» PROBLEM DESCRIPTION
Will you transcribe the material below word for word, leaving out the pictures?

(DATA BELOW begins)

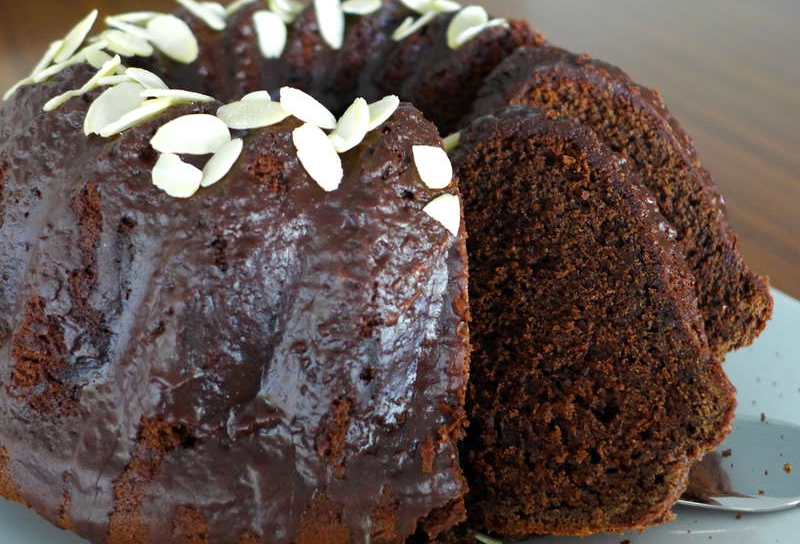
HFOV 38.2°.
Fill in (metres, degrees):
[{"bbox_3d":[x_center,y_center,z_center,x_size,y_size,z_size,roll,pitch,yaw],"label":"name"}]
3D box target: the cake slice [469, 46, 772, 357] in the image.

(DATA BELOW ends)

» ANSWER BELOW
HFOV 38.2°.
Fill in (metres, degrees):
[{"bbox_3d":[x_center,y_center,z_center,x_size,y_size,z_size,roll,pitch,yaw],"label":"name"}]
3D box target: the cake slice [469, 46, 772, 357] in the image.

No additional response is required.